Jean-Luc Nancy
«Salut! Comment ne pas te dire "salut!" au moment où tu t'en vas ? Comment ne pas répondre à ce "salut !" que tu nous adressais, un "salut sans salvation, un imprésentable salut" comme tu disais ? Comment ne pas le faire, et que ferions-nous d'autre ? Comme toujours, le temps du deuil n'est pas celui de l'analyse ni de la discussion. Pour autant, il n'est pas inévitable qu'il soit celui des hommages gominés. Il peut et il doit être avec toi le temps du salut : salut, adieu ! Tu nous quittes, tu nous laisses devant l'obscurité dans laquelle tu disparais. Mais : salut à l'obscurité ! Salut à cet effacement des figures et des schémas. Salut aussi aux aveugles que nous devenons, et dont tu faisais un thème de prédilection : salut à la vision qui ne tient pas aux formes, aux idées, mais qui se laisse toucher par les forces.
«Tu t'exerçais à être aveugle pour mieux saluer cette clarté que seule l'obscurité possède : celle qui est hors de vue et qui enveloppe le secret. Non pas un secret dissimulé, mais l'évident, le manifeste secret de l'être, de la vie/la mort. Salut donc au secret que tu gardes sauf.

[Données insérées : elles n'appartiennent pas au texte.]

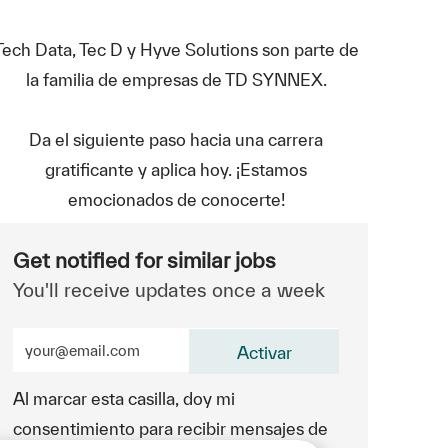
Tech Data, Tec D y Hyve Solutions son parte de
la familia de empresas de TD SYNNEX.
Da el siguiente paso hacia una carrera
gratificante y aplica hoy. ¡Estamos
emocionados de conocerte!
Get notified for similar jobs
You'll receive updates once a week
Enter Email address (Required)
Activar
Al marcar esta casilla, doy mi
consentimiento para recibir mensajes de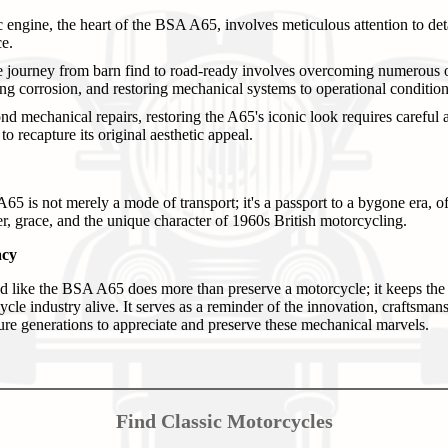
engine, the heart of the BSA A65, involves meticulous attention to deta
e.
e journey from barn find to road-ready involves overcoming numerous o
ing corrosion, and restoring mechanical systems to operational condition
d mechanical repairs, restoring the A65's iconic look requires careful att
o recapture its original aesthetic appeal.
5 is not merely a mode of transport; it's a passport to a bygone era, of
r, grace, and the unique character of 1960s British motorcycling.
acy
nd like the BSA A65 does more than preserve a motorcycle; it keeps the 
ycle industry alive. It serves as a reminder of the innovation, craftsman
ture generations to appreciate and preserve these mechanical marvels.
Find Classic Motorcycles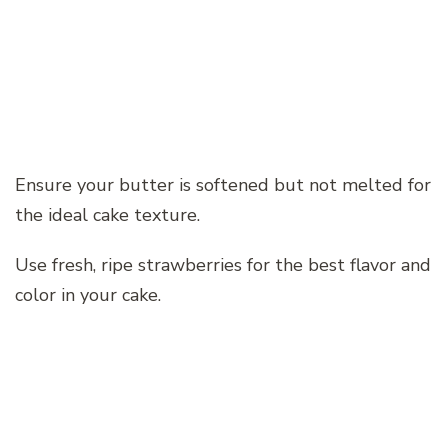
Ensure your butter is softened but not melted for
the ideal cake texture.
Use fresh, ripe strawberries for the best flavor and
color in your cake.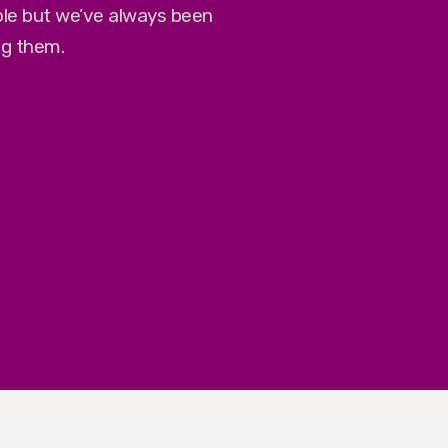
role but we’ve always been
ng them.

«Et salut à toi : salve, sois sauf ! Sois sauf dans cette impossibilité de santé ou de maladie où tu es entré. Sois sauf non de la mort mais en elle, ou bien si tu permets, s'il est permis, sois sauf comme la mort. Immortel comme elle, ayant en elle ta demeure depuis ta naissance.
«Salut ! Que ce salut te soit bénédiction (cela aussi tu nous l'as dit). "Bien dire" et "dire le bien": bien dire le bien le bien ou l'impossible, l'imprésentable qui se dérobe à toute présence et qui tient tout entier dans un geste, une bienveillance, la main levée ou posée sur l'épaule ou sur le front, un accueil, un adieu qui se dit "salut !".
«Salut à toi, Jacques, et salut aussi, au plus près, à Marguerite, à Pierre et à Jean.»